Selenium is an essential micronutrient that is required for various redox processes and that constitutes the 21st naurally occuring amino acid: selenocystein. 
Selenoproteins are selenocysteine-containing proteins that have been identified throughout all 3 kingdoms of life (bacteria, archaea and eukaryota). Comparison of various animal species shows that some organisms lost the selenocysteine insertion machinery during evolution. Therefore, some selenoproteins were lost, whilst others emerged during evolutionary history.
Selenocysteine is an aminoacid encoded by UGA. This codon is currently used to terminate protein synthesis. Nonetheless, in eukaryots, a selenocysteine is inserted when a stem-loop structure (known as the selenocysteine insertion sequence or SECIS element) is located in the 3’ untranslated regions of selenoprotein genes.
Whereas a variety of organisms have been analyzed for selenoprotein occurrence, a comprehensive survey of the vertebrate or the mammalian selenoproteomes has still not been done. 
Synthesis of selenoproteins
Selenoproteins’s distinctive feature is the fact that they contain what is known as the 21st aminoacid: the selenocystein (Sec). This residue is encoded by the UGA codon (usually a STOP codon) that is present in the open reading frame of the gene, and it is decoded as Sec during the synthesis of ribosomal proteins thanks to specific mechanisms based on the classic translational apparatus. The main signal that will direct the recodification of the UGA codon is a secondary structure that is presented exclusively in the transcripts of selenoproteins, known as the SECIS element.
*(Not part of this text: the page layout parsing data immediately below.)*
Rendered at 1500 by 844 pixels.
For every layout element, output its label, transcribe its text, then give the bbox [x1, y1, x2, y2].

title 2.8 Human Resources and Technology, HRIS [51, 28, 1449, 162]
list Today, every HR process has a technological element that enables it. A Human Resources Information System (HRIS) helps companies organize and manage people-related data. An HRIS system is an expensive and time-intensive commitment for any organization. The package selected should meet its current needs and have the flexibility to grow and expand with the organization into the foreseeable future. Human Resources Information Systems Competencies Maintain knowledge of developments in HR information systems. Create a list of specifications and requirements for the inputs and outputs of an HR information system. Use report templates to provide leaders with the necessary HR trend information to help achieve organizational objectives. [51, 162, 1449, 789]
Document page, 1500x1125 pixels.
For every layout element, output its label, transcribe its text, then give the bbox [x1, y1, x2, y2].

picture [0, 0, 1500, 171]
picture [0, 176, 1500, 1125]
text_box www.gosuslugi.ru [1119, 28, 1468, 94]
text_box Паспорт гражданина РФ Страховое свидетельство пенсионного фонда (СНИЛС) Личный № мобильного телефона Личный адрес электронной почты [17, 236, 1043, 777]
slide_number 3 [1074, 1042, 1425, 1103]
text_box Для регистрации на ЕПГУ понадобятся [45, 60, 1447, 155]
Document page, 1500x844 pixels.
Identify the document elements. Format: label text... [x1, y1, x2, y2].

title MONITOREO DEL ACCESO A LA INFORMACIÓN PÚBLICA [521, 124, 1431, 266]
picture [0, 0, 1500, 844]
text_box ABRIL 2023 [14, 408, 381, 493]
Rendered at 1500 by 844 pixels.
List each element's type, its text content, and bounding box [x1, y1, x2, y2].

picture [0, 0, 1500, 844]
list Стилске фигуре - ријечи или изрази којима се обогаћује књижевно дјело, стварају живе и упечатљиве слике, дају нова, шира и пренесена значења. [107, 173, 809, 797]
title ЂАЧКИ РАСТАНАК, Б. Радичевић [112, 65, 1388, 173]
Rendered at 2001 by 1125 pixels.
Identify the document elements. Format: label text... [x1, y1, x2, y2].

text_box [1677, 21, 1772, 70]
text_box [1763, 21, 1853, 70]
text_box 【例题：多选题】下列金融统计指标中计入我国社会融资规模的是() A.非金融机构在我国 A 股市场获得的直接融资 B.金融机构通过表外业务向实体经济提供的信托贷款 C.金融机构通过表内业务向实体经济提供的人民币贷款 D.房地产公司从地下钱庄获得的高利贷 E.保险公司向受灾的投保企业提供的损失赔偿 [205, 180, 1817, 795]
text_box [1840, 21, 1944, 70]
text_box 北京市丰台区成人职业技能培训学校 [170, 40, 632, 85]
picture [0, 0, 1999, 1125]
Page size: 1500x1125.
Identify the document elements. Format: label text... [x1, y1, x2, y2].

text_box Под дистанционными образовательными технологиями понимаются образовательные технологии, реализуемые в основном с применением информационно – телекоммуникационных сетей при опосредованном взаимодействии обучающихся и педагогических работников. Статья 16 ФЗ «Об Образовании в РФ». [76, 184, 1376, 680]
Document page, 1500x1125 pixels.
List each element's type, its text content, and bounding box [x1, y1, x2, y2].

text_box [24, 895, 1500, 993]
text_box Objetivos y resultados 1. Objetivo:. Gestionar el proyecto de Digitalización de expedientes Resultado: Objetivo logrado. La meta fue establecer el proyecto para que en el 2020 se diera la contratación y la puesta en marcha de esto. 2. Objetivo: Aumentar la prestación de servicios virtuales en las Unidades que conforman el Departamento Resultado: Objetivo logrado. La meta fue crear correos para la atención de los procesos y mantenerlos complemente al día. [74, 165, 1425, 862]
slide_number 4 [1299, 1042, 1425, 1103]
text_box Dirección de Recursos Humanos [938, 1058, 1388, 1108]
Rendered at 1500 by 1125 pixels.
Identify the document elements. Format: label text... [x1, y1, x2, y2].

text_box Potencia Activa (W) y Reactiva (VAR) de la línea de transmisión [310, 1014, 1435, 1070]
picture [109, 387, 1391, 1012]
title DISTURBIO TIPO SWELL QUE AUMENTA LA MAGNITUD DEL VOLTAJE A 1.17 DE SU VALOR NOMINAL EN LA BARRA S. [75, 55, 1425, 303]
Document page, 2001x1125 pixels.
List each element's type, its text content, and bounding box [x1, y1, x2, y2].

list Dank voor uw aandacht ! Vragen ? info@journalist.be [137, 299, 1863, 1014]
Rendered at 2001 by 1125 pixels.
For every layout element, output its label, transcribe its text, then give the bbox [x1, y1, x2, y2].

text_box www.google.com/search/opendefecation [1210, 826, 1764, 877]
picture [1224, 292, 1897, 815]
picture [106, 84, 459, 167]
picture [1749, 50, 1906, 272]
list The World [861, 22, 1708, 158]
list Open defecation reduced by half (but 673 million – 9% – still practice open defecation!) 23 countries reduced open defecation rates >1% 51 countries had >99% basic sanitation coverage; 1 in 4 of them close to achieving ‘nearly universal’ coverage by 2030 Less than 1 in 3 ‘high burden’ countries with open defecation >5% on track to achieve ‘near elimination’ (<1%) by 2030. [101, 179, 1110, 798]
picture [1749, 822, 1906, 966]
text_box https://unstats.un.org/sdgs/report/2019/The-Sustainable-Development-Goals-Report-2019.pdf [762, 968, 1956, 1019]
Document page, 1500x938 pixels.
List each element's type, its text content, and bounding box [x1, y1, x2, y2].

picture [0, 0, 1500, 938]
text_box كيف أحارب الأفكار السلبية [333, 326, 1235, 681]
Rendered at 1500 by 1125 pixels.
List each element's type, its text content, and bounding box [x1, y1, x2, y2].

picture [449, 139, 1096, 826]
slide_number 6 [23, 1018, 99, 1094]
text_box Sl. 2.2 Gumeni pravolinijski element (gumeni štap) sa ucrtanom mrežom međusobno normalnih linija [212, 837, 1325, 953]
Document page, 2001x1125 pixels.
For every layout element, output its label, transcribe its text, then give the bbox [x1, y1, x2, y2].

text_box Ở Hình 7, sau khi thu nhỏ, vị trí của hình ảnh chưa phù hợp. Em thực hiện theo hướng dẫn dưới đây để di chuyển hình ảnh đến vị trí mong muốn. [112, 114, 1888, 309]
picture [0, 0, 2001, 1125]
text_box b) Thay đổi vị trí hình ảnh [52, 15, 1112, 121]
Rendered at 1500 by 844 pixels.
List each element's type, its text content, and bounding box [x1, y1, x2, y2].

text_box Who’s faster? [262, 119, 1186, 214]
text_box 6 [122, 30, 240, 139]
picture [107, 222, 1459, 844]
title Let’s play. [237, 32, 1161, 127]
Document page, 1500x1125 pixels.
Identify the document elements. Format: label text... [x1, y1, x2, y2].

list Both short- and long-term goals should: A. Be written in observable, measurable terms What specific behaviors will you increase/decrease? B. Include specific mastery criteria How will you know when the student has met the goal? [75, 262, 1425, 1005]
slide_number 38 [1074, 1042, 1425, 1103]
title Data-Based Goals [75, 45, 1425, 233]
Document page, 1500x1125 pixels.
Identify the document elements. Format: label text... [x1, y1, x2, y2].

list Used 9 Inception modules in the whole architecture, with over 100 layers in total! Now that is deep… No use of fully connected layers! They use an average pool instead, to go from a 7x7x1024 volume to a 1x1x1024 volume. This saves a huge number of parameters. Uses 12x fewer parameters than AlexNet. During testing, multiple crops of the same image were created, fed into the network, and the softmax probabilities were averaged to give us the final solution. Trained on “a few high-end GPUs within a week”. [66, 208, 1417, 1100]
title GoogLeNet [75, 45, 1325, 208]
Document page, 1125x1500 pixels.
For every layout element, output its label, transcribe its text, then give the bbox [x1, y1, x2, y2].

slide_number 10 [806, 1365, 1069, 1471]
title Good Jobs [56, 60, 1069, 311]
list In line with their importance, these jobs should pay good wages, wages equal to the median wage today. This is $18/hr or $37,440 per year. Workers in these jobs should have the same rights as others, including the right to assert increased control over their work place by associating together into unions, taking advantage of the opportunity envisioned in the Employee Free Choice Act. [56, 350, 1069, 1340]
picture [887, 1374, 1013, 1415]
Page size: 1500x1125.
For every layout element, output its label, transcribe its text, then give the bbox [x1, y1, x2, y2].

Sec is unique among other amino acids in that it is the only known amino acid in eukaryotes which biosynthesis occurs on its own tRNA, which is called tRNA[Ser]Sec. This tRNA is aminoacylated with a serine in a reaction catalyzed by the enzime seryl-tRNA synthetase (SerS) to generate the base structure for the Sec biosynthesis. Next, there is a phosphorylation of the serine by the enzyme phosphoseryl-tRNA kinase (PSTK). Selenium is in turn phosphorylated by selenophosphate synthetase 2 (SPS2), and then is added to the already phosphorylated serine. The enzyme Sec syntethase (SecS) then produces the Sec residue on this structure, forming a new structure called Sec-tRNA[Ser]Sec.
Fig 1: Mechanism of Sec biosynthesis in eukaryotes. It is shown how phosphoseryl-tRNA kinase (PSTK) provides
the phosphorylated intermediate PSer-tRNA[Ser]Sec serving as a substrate for SecS. (Lavunskyy VM et al., 2014).
In order to incorporate the Sec-tRNA[Ser]Sec into the ribosome, it must be recognized by a specific elongation factor called eEFsec. This elongation factor does not directly interact with the SECIS element, but it does so through the SECIS binding protein known as SBP2. In addition, other factors such as ribosomal protein L30 (also known as eIF4a3) participate in the process of inclusion of the Sec in response to the presence of the UGA codon in the gene reading frame.
Fig 2: Mechanism of Sec insertion in eukaryotes. The figure shows known factors that are required
for Sec incorporation into proteins in response to the UGA codon (Lavunskyy VM et al., 2014).